Smaller organisations may decide they can’t launch a programme because of GDPR, she said. This is especially so if the risks outweigh the benefits after their assessment, whether there is a lack of legitimate basis for processing data or the rights of data subjects are not being respected. On the other hand, a bigger organisation that doesn't have to comply might go ahead. “It creates this weird tension among those who have the legal [data privacy] obligations, who then might start to make very different decisions,” she noted.

The bottom line. So just why must digital data security be a priority for humanitarians – and be a consideration when planning new projects?

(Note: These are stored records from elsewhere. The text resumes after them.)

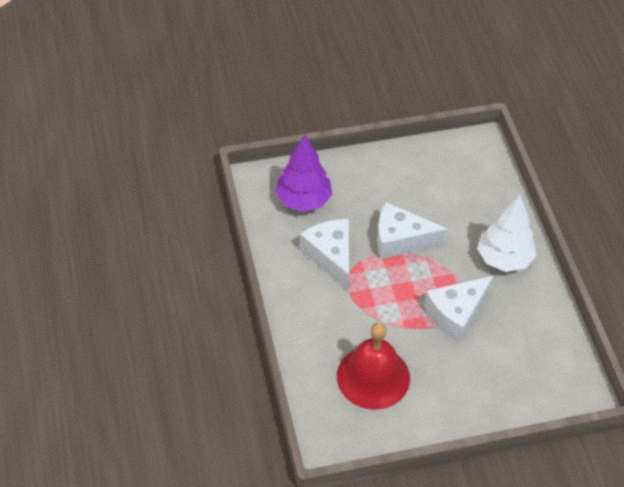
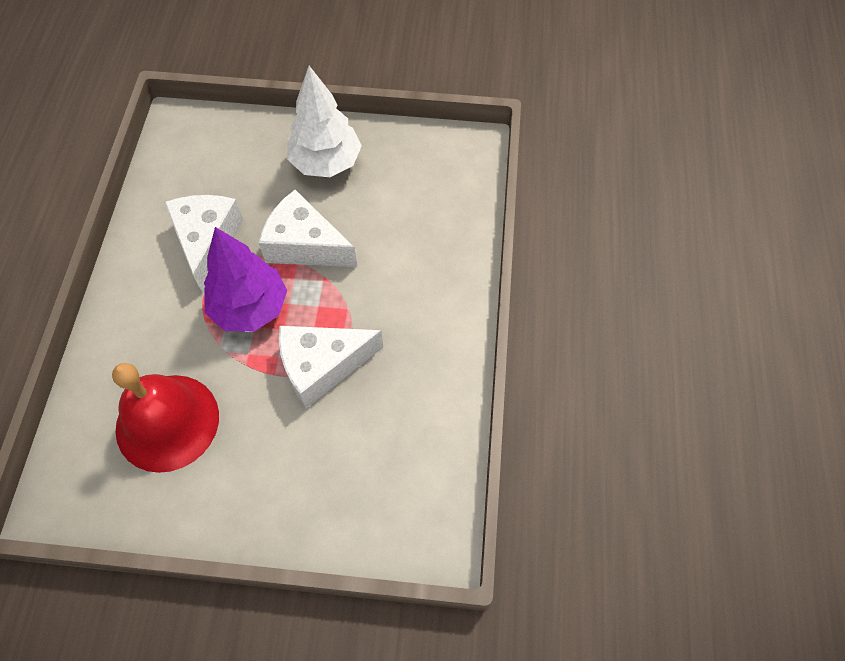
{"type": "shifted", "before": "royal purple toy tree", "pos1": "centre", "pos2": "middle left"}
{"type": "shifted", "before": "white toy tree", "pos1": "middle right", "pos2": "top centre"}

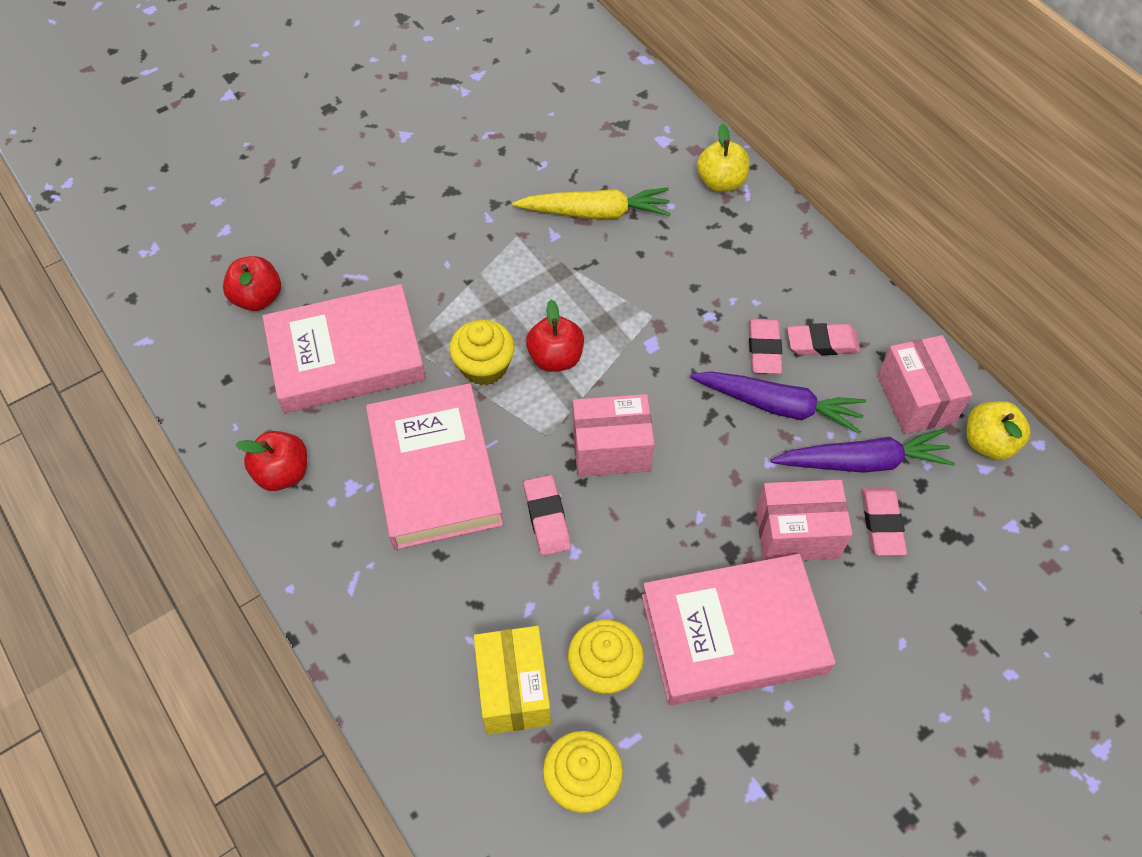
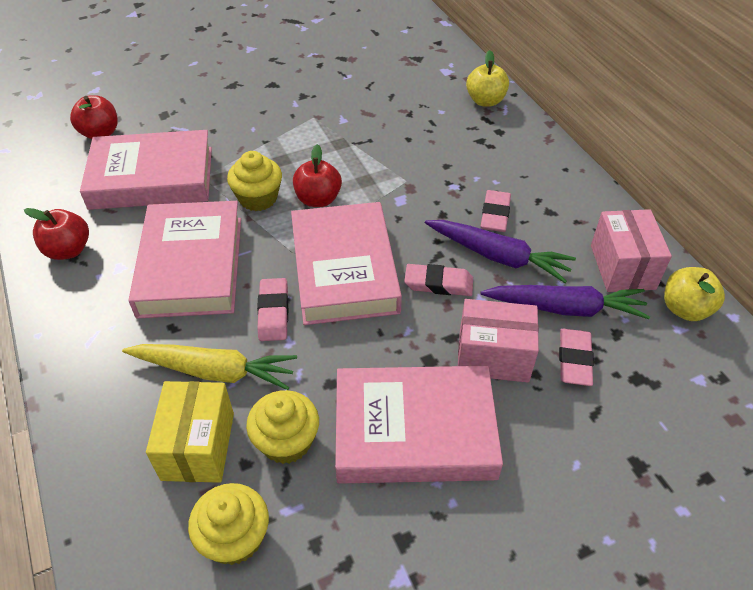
{"type": "shifted", "before": "yellow carrot", "pos1": "top centre", "pos2": "middle left"}
{"type": "shifted", "before": "rose-pink gum eraser (no. 3 from left in the first image)", "after": "rose-pink gum eraser (no. 2 from left)", "pos1": "middle right", "pos2": "centre"}
{"type": "swapped", "before": "rose-pink box (no. 1 from left)", "after": "rose-pink book (no. 3 from left)", "pos1": "centre", "pos2": "centre"}

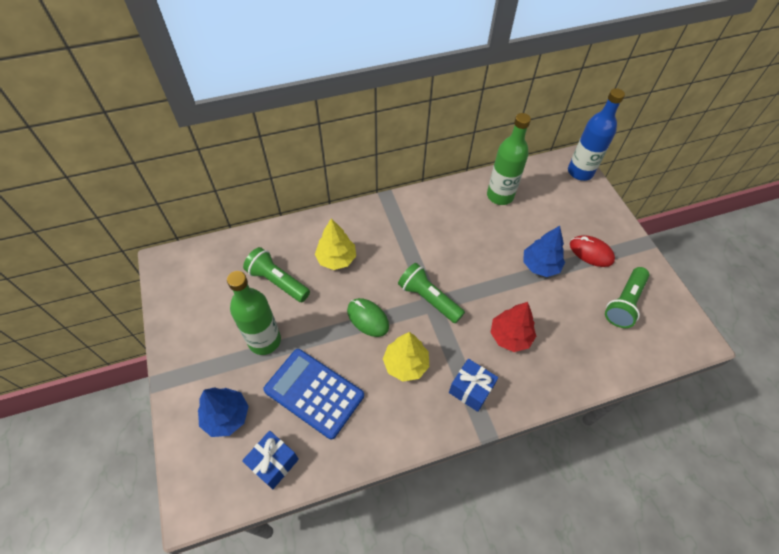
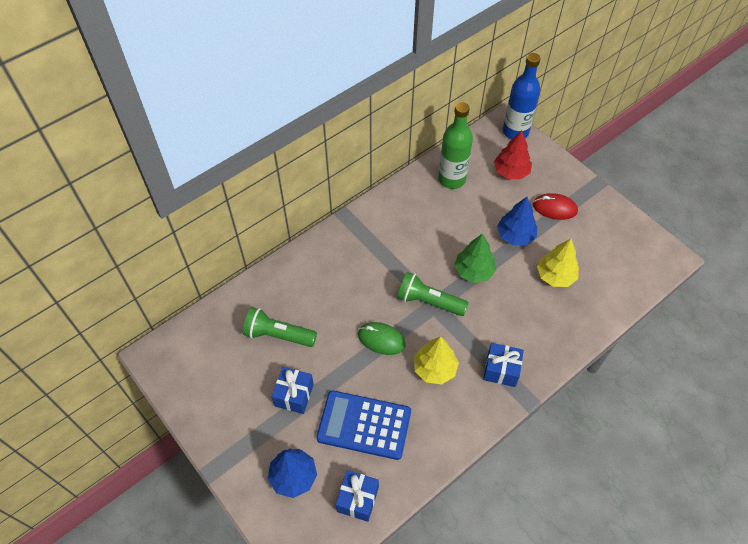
{"type": "shifted", "before": "yellow toy tree (no. 1 from left in the first image)", "after": "yellow toy tree (no. 2 from left)", "pos1": "centre", "pos2": "middle right"}
{"type": "gone", "before": "emerald flashlight (no. 3 from left)", "pos1": "middle right"}
{"type": "swapped", "before": "emerald flask (no. 1 from left)", "after": "royal blue wrapped gift (no. 1 from left)", "pos1": "middle left", "pos2": "bottom centre"}
{"type": "shifted", "before": "crimson toy tree", "pos1": "centre", "pos2": "top right"}
{"type": "new", "after": "emerald toy tree", "pos2": "centre"}

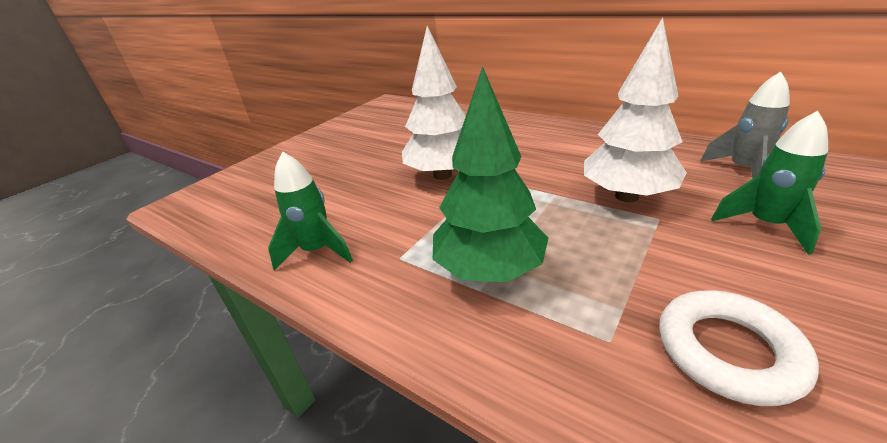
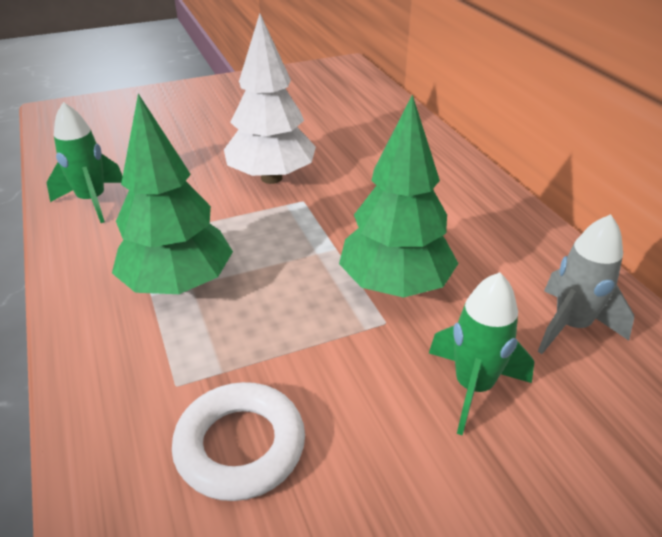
{"type": "repainted", "before": "white toy tree (no. 2 from left)", "after": "emerald toy tree (no. 2 from left)", "pos1": "top right", "pos2": "centre"}

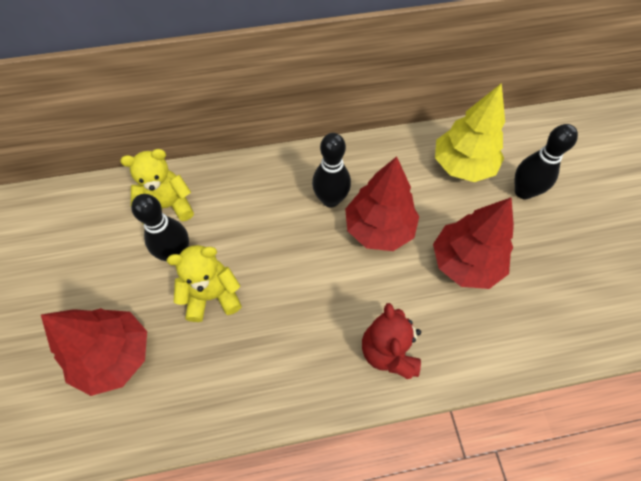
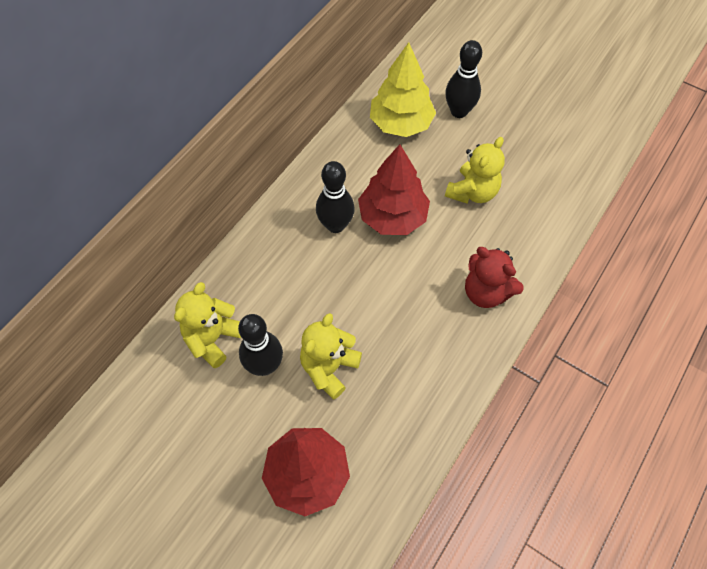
{"type": "swapped", "before": "crimson toy tree (no. 3 from left)", "after": "yellow teddy bear (no. 3 from left)", "pos1": "middle right", "pos2": "top right"}

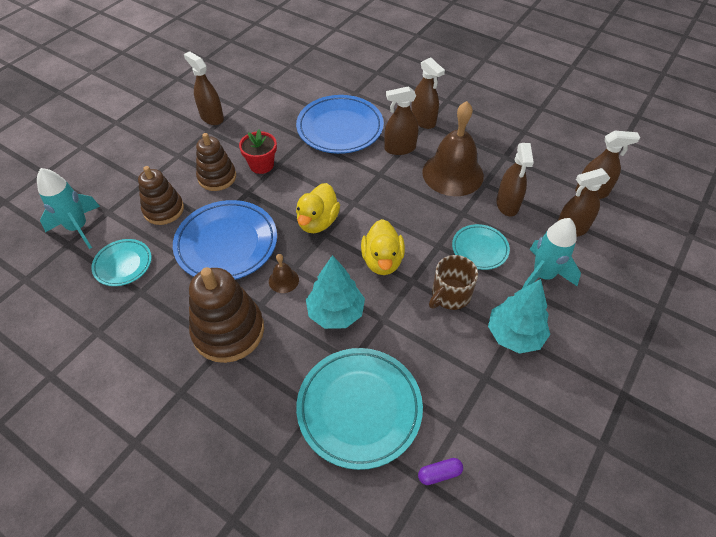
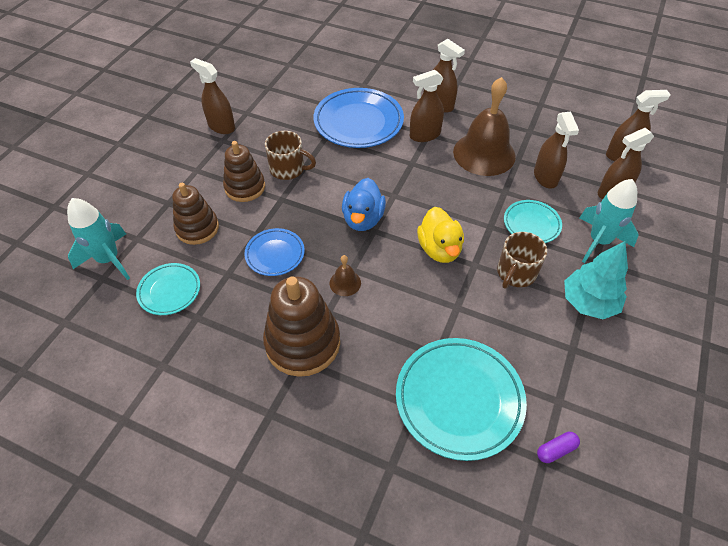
{"type": "swapped", "before": "crimson plant pot", "after": "brown coffee mug (no. 1 from left)", "pos1": "top centre", "pos2": "top centre"}
{"type": "repainted", "before": "yellow rubber duck (no. 1 from left)", "after": "royal blue rubber duck", "pos1": "centre", "pos2": "centre"}
{"type": "scaled", "before": "royal blue plate (no. 1 from left)", "pos1": "middle left", "pos2": "centre", "scale": 0.55}
{"type": "gone", "before": "turquoise toy tree (no. 1 from left)", "pos1": "centre"}

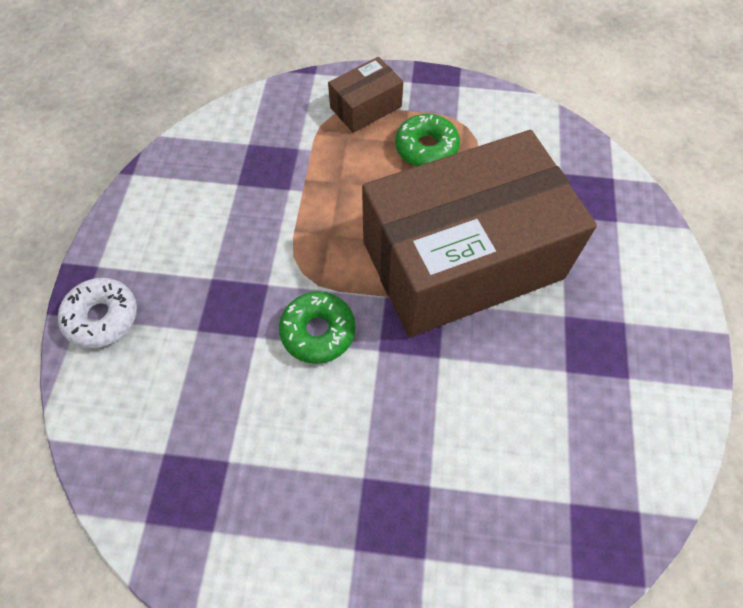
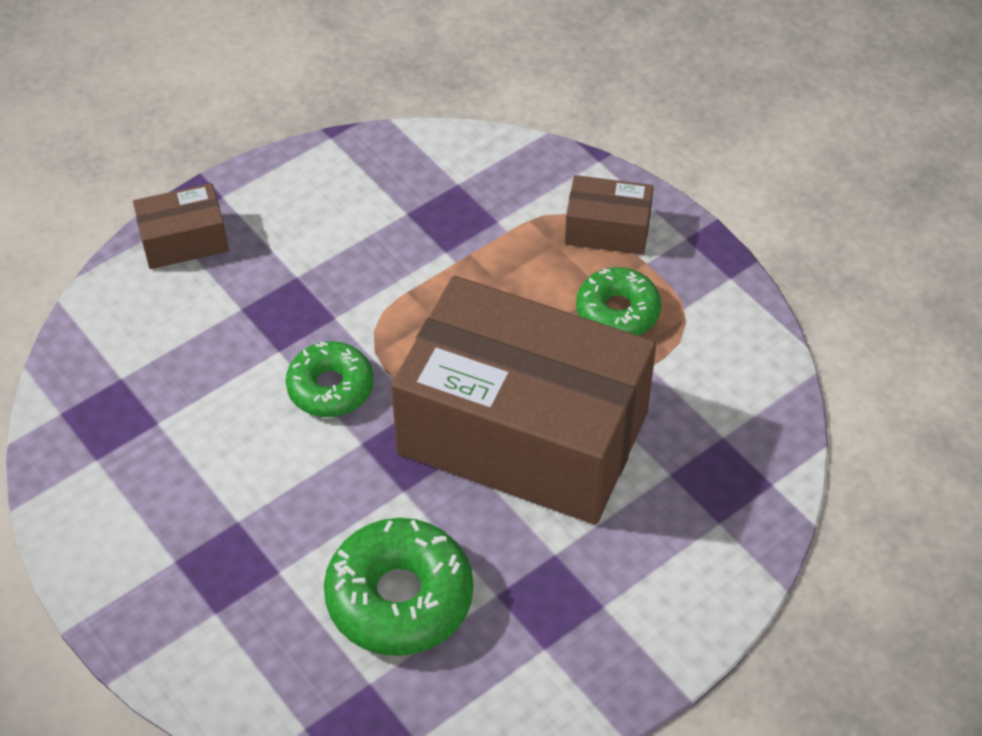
{"type": "swapped", "before": "white glazed donut", "after": "brown box (no. 1 from left)", "pos1": "middle left", "pos2": "top left"}
{"type": "new", "after": "emerald glazed donut (no. 2 from left)", "pos2": "bottom centre"}

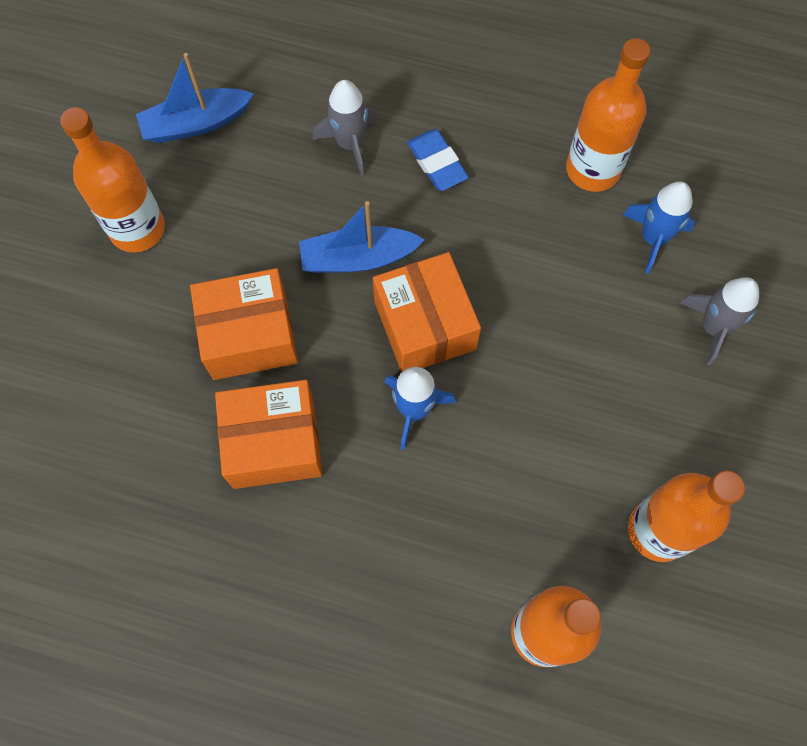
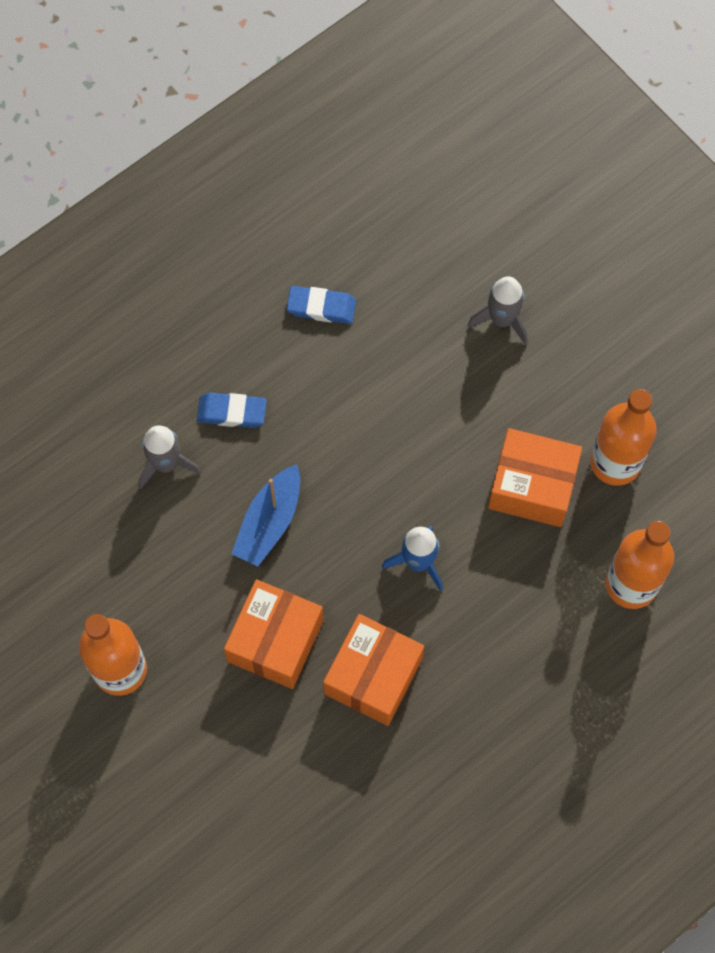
{"type": "swapped", "before": "orange-coloured flask (no. 3 from left)", "after": "royal blue gum eraser (no. 2 from left)", "pos1": "top right", "pos2": "top centre"}
{"type": "gone", "before": "royal blue toy boat (no. 1 from left)", "pos1": "top left"}
{"type": "gone", "before": "royal blue toy rocket (no. 2 from left)", "pos1": "top right"}
{"type": "shifted", "before": "orange-coloured box (no. 3 from left)", "pos1": "centre", "pos2": "middle right"}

Because if personal data falls into the wrong hands, it can pose a threat to people’s lives. It’s important for humanitarian organisations to understand data security issues and then “have the freedom or the ability to say no [to using risky technology], which could be very hard”, Pirlot de Corbion said. “If you do a risk assessment, and the risks outweigh the benefits, there should be a process to go back to the drawing board and to say, ‘Okay, we cannot proceed’.”

For aid groups, it all comes down to trust and how to build it. As Maja Messmer Mokhtar, head of humanitarian policy at the Human Security Division of Swiss Foreign Affairs, said: “The trust of the people they serve is the currency of humanitarian organisations.”